What needs to be done
Below are the entries. Transcribe exactly the lines from the one with "behandle ovennævnte personoplysninger." through the one with "tredjeparter. Du kan", ends included, and leave out all others.

Items from a dataset:
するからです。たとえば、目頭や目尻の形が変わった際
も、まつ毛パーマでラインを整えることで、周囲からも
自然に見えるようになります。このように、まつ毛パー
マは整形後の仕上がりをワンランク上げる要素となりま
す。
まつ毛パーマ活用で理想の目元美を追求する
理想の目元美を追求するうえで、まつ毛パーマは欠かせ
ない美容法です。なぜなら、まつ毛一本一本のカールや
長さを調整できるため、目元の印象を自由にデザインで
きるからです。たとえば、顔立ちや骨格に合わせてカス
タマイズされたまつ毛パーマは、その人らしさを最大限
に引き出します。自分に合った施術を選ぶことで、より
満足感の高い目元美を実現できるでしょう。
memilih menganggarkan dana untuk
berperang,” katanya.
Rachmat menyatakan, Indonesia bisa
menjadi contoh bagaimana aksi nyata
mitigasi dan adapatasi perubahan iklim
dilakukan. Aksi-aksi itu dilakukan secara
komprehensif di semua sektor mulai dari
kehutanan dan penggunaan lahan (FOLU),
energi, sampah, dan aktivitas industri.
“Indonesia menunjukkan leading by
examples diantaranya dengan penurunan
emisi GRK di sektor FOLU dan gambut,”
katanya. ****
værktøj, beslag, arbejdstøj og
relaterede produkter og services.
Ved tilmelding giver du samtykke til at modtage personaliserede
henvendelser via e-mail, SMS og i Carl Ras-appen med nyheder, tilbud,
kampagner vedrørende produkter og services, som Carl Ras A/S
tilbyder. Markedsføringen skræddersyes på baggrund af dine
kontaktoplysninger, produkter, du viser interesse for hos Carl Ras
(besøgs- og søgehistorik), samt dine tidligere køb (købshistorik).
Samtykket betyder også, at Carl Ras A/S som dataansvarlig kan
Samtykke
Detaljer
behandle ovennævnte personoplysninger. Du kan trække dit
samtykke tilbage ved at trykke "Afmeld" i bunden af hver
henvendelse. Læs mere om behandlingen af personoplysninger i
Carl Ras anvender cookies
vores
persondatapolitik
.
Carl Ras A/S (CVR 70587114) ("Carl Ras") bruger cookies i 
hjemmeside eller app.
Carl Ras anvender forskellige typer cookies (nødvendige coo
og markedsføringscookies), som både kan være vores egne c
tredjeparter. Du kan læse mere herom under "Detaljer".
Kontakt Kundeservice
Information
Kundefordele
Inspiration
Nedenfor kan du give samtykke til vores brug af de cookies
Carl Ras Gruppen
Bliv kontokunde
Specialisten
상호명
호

Solution below
behandle ovennævnte personoplysninger. Du kan trække dit
samtykke tilbage ved at trykke "Afmeld" i bunden af hver
henvendelse. Læs mere om behandlingen af personoplysninger i
Carl Ras anvender cookies
vores
persondatapolitik
.
Carl Ras A/S (CVR 70587114) ("Carl Ras") bruger cookies i 
hjemmeside eller app.
Carl Ras anvender forskellige typer cookies (nødvendige coo
og markedsføringscookies), som både kan være vores egne c
tredjeparter. Du kan læse mere herom under "Detaljer".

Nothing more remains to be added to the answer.